During a second visit to the home several months later, she said Gonzalez asked her to come into his room, which she did. He asked her for sex again and she didn’t want to.

The girl said she told Gonzalez to ask his girlfriend. That’s when the second encounter happened, she said.

During a counseling session two years later with Tamara LeFlore, a Red Zone counselor in Youngstown City Schools, who she had been talking to for several weeks, the girl told LeFlore about the episodes involving Gonzalez, she testified.
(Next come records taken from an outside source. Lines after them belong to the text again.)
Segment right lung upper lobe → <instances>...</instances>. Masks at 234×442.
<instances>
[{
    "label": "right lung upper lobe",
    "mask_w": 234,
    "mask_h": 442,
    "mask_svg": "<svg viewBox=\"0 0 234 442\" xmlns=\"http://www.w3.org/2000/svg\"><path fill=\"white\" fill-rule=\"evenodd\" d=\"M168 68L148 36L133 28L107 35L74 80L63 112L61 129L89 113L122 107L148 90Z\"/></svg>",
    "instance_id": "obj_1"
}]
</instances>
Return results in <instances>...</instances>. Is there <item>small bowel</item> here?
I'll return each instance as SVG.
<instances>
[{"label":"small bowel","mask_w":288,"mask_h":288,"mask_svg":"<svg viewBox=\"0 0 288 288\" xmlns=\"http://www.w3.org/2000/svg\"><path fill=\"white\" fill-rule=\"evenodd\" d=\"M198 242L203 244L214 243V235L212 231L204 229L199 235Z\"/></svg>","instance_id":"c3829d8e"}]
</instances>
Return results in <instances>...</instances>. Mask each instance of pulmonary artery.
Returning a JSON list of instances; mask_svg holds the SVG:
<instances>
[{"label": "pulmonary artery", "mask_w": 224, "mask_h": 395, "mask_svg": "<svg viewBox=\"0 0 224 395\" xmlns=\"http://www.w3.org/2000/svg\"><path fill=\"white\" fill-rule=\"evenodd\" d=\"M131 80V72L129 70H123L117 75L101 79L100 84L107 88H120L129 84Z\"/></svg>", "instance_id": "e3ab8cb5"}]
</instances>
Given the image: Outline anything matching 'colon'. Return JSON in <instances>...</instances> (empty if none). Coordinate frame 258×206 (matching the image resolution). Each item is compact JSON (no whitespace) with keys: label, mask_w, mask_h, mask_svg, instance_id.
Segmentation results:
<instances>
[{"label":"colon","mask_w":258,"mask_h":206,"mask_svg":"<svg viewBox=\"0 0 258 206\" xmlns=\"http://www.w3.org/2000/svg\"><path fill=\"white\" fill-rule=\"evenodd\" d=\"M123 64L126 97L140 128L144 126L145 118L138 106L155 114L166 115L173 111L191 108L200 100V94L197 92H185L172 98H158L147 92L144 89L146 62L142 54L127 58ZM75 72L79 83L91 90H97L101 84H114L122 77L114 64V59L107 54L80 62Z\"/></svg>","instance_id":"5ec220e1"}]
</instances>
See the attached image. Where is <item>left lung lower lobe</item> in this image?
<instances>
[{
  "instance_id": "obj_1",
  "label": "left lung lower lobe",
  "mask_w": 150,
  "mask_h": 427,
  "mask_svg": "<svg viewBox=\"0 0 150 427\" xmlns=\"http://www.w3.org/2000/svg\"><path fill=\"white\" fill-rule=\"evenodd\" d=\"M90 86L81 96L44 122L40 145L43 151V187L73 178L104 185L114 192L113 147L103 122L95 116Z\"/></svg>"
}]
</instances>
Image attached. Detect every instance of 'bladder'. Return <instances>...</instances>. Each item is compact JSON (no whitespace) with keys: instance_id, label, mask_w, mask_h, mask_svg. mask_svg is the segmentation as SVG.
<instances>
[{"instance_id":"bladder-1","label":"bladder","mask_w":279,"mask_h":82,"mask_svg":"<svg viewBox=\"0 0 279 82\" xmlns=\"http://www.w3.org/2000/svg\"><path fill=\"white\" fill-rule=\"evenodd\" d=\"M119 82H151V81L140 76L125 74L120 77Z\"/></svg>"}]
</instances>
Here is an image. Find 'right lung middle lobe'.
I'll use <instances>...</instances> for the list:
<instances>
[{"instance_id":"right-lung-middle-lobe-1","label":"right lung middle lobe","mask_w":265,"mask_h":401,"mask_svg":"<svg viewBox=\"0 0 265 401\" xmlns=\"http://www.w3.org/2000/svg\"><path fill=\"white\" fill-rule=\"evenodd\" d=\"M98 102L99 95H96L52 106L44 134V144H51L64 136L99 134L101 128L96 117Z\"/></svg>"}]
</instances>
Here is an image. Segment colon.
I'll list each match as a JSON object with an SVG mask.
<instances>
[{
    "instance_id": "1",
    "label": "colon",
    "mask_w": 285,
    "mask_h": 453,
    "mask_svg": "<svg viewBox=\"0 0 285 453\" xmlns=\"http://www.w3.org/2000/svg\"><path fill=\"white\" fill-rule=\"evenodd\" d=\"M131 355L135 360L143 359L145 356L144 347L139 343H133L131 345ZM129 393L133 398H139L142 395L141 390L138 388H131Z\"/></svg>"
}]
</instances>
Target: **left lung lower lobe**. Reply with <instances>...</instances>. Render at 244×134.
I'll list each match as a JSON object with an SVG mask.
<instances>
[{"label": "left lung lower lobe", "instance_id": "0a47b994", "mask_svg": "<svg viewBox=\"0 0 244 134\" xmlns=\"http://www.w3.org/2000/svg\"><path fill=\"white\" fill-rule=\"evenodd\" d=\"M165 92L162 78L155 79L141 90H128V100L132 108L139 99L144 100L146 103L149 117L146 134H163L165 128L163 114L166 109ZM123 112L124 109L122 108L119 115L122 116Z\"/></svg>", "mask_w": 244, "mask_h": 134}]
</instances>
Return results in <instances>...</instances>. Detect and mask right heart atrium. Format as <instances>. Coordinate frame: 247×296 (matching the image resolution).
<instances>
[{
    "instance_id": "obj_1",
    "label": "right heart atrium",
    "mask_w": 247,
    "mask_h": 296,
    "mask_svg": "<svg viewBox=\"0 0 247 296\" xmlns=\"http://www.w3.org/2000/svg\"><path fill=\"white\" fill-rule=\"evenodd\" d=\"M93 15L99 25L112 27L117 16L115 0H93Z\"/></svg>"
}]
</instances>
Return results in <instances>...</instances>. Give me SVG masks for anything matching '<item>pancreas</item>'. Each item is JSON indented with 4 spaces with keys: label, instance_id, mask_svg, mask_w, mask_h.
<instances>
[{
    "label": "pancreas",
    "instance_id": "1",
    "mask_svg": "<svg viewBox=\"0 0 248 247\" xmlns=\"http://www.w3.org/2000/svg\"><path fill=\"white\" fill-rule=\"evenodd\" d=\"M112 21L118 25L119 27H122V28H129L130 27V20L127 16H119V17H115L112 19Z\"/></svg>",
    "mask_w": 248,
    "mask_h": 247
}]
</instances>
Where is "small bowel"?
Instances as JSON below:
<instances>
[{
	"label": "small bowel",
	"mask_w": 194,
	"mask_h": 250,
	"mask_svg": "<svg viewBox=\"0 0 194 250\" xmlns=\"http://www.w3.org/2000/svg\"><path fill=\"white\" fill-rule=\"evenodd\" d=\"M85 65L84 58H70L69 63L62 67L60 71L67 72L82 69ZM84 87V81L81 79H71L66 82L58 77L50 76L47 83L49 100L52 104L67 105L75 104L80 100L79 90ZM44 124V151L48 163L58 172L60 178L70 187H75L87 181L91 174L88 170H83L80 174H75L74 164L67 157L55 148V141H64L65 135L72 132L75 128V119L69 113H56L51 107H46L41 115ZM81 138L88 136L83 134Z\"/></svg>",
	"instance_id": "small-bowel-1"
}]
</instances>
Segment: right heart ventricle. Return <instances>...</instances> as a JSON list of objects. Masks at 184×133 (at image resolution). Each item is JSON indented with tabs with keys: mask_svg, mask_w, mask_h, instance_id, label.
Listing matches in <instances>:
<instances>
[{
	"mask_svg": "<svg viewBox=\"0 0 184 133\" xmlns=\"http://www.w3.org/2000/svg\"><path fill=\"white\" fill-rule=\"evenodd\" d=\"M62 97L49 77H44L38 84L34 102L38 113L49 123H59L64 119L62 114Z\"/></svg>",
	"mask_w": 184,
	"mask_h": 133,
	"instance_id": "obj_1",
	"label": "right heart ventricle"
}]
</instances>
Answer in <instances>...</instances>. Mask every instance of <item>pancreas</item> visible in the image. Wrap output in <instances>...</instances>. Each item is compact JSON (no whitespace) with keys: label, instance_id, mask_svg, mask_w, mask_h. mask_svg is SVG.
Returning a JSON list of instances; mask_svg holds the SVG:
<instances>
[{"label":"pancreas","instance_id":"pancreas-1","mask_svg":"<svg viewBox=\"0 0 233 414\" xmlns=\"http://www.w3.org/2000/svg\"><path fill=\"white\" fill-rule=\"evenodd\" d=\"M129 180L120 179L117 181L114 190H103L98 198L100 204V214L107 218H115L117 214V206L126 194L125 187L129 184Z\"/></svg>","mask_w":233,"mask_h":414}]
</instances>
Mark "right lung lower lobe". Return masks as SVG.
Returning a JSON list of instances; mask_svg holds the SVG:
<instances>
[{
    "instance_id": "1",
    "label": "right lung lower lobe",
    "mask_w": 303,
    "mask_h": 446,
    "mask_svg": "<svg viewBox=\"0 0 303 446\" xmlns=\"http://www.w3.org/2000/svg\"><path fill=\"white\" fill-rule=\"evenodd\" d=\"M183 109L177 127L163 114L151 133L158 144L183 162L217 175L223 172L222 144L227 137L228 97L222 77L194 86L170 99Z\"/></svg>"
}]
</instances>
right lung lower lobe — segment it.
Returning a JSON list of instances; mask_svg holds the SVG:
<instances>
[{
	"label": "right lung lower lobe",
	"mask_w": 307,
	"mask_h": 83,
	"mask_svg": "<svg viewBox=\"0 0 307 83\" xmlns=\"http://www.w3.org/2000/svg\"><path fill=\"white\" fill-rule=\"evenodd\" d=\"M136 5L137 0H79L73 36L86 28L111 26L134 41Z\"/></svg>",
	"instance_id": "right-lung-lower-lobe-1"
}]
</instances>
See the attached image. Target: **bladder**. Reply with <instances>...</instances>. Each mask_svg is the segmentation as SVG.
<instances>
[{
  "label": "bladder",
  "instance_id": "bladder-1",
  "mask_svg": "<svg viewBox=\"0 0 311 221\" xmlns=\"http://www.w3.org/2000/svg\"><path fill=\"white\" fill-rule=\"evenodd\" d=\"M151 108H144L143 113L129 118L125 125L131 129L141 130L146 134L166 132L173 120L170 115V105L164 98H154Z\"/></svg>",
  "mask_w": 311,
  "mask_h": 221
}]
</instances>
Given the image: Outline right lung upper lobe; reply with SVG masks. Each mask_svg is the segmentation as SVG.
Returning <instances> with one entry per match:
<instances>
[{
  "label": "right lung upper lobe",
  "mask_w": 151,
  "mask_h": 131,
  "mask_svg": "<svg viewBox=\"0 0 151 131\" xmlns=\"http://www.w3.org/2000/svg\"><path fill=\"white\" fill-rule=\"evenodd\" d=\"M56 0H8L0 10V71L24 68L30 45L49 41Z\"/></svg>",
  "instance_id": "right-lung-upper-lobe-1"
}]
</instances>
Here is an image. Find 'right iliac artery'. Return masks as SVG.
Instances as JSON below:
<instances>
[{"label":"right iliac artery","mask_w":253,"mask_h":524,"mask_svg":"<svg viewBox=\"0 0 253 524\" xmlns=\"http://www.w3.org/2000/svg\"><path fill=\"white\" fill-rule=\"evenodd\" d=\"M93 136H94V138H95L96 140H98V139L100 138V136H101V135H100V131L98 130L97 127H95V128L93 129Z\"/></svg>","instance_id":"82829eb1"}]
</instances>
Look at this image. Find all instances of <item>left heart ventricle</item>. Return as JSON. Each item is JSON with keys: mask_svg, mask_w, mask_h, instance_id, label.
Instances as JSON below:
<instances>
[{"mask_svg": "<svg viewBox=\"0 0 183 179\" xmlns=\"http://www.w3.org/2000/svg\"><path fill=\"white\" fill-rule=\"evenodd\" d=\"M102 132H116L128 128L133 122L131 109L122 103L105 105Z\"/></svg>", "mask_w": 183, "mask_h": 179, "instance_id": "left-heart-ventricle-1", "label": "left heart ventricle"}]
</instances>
Gonzalez testified on Wednesday that the girl approached him and asked him for marijuana and a cellphone. He said she was desperate for access to a phone after her mother had taken hers away, stating “She said she would do anything for a phone and some weed.”

Gonzalez said he told her she did not have to do anything, and while he refused to give her marijuana he did go looking for a phone for her to use, but could not find it.

During his closing arguments, Aaron Meikle, Gonzalez’s attorney questioned the girl’s testimony. He also said her memories of how, where and particulars of the story, are inconsistent.

He also said it does not make sense that she would approach Gonzalez, alone, in his room on the day of the second incident.

“She wants us to believe she would voluntarily go into the room of the person she says sexually assaulted her, in the room where she says she was sexually assaulted?” he said. “This story does not add up. This case is full of doubt.”

Kevin Day, the assistant prosecutor handling the case, said in closing arguments that the girl has testified about the incident multiple times — to her school counselor, her mother, the Akron Children’s Hospital Child Advocacy Center interviewer, in a previous court testimony, and again Tuesday in Durkin’s court.

“She has always been consistent about the details that matter,” he said.

The Gonzalez case was unusual in that Gonzalez was 17 at the time he committed the two rapes. Gonzalez was indicted by the adult-level common pleas court only after the 7th District Court of Appeals ordered the case bound over to adult court.

Judge Theresa Dellick of Mahoning County Juvenile Court initially declined to transfer the case to adult court in June 2021.

She stated Gonzalez was amenable to rehabilitation in the juvenile court system.

She also stated that the timing of the filing of the rape charges against Gonzalez just before he turned 20 “occurred to the detriment of” Gonzalez and the alleged victim. The judge stated that this happened “due to no action of (Gonzalez’s) own.”

But the prosecutor’s office appealed June 18, 2021, arguing that because the suspect would be turning 21 within two months of Dellick’s ruling, that left only two months for the juvenile court and staff at the Martin P. Joyce Juvenile Justice Center to rehabilitate Gonzalez before he would be released.

The April 2022 appeals court ruling, written by judges David D’Apolito, Gene Donofrio and Carol Ann Robb, found that “two months provides insufficient time to rehabilitate (Gonzalez).”

The ruling stated that “the (judge) observed that the psychological report did not disclose any ‘deviant behavior.’ The juvenile court’s reliance on the foregoing observation completely ignores the alleged crimes, despite the juvenile court’s finding that probable cause (of the suspect committing the crimes) exists based on” the alleged victim’s testimony at a hearing.

The appeals court ruling ordered Dellick to transfer the case to adult court, which she did in an April 4, 2022, judgment entry, which cited the appeals ruling. Gonzalez was indicted the following month, but he could not be located until Canfield police arrested him after observing a minor traffic violation June 12.